Liquid3
- Founded: September 2021
- Founder: Ivan Spasojević
- Area served: Belgrade, Serbia
- Website: https://liquid3.rs/

= Liquid3 =

Clean energy photobioreactor project

Liquid 3 (also known as Liquid Trees) is a clean energy photobioreactor project designed to replace the function of trees in heavily polluted urban areas where planting and growing real vegetation is not viable.

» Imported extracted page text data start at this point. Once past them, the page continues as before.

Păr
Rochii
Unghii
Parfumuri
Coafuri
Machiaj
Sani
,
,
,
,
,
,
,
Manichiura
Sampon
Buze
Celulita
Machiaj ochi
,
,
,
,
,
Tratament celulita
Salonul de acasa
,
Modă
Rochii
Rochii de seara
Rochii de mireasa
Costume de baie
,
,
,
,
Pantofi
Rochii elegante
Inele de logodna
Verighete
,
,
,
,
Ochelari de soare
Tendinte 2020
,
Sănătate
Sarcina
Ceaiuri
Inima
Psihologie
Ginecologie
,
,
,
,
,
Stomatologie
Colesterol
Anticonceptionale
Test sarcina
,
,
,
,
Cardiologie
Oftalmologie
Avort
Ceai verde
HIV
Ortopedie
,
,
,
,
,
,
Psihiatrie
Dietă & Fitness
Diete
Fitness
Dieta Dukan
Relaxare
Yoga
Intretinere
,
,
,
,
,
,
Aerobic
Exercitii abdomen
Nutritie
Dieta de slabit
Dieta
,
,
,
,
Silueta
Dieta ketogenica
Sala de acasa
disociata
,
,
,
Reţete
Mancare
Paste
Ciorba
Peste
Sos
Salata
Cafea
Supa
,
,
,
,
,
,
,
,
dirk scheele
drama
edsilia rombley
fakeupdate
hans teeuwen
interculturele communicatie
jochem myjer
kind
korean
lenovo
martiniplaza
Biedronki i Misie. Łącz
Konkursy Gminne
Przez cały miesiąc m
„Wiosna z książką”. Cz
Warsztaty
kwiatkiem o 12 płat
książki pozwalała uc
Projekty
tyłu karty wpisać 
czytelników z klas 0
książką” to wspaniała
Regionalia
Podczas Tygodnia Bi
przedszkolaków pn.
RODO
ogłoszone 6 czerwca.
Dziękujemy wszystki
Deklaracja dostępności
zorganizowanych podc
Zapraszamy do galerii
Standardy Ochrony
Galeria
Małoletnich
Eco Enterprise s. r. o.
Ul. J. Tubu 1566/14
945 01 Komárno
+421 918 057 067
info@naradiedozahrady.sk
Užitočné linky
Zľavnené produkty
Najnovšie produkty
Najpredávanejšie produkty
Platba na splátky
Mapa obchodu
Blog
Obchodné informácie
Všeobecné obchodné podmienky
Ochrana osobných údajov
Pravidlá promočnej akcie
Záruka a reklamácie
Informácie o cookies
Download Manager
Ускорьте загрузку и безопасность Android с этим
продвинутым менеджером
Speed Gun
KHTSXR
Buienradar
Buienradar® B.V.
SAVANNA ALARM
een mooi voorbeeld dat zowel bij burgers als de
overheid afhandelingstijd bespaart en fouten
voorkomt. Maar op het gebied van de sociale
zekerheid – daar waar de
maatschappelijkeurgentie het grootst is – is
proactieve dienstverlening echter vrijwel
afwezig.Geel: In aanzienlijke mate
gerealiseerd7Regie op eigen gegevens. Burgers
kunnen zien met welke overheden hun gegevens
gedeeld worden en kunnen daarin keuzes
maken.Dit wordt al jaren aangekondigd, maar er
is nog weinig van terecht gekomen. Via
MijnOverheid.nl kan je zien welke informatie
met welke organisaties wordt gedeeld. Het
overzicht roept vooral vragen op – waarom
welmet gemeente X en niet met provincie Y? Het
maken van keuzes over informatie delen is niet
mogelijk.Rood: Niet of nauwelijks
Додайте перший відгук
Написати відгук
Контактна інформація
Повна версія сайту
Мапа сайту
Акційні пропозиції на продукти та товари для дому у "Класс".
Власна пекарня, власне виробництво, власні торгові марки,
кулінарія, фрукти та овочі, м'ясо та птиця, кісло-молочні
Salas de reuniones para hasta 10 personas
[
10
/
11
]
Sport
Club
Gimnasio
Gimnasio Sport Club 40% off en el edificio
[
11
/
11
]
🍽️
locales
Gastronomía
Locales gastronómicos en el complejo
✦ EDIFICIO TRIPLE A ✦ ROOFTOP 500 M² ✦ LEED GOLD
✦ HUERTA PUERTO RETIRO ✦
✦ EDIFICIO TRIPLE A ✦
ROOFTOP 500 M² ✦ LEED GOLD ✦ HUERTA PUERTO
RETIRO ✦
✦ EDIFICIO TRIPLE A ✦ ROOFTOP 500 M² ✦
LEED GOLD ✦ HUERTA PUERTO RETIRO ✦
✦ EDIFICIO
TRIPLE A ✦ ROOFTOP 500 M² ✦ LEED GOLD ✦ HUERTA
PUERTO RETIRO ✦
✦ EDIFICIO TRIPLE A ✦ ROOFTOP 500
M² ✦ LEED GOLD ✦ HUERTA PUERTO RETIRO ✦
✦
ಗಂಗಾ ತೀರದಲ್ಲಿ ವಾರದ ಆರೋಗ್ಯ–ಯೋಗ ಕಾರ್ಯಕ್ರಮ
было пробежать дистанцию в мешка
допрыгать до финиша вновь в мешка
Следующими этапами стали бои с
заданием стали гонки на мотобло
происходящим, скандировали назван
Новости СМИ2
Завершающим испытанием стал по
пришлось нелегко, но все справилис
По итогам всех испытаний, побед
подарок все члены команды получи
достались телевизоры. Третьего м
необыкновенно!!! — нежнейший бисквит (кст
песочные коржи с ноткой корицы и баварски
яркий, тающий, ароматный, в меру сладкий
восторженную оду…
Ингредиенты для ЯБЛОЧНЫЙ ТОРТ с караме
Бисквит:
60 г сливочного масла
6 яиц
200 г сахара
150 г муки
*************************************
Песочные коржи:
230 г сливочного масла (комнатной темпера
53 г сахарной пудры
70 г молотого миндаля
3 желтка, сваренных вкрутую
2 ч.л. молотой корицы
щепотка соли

The project was designed by the Institute for Multidisciplinary Research at the University of Belgrade. The United Nations Development Programme (UNDP) selected Liquid 3 as an "innovative" solution for "Climate Smart Urban Development," a project produced in partnership with Serbia's Ministry of Environmental Protection and the municipality of Stari Grad.

== Overview ==
The Liquid3 algal photobioreactor is powered by solar panels. The glass tank is embedded into a structure that acts as a bench and is outfitted with other utilities such as charging ports. Similar to other photobioreactors, air is sucked through a pressure pump and fed to the microalgae, with oxygen released as a byproduct. Additionally, the Liquid 3 bioreactor can filter out heavy metal contaminants in the air and contains a temperature regulation system in case external climate conditions become too extreme for the microalgae. The creator of the Liquid 3, Dr. Ivan Spasojevic, was motivated to install it in Belgrade due to the city's struggle with pollution.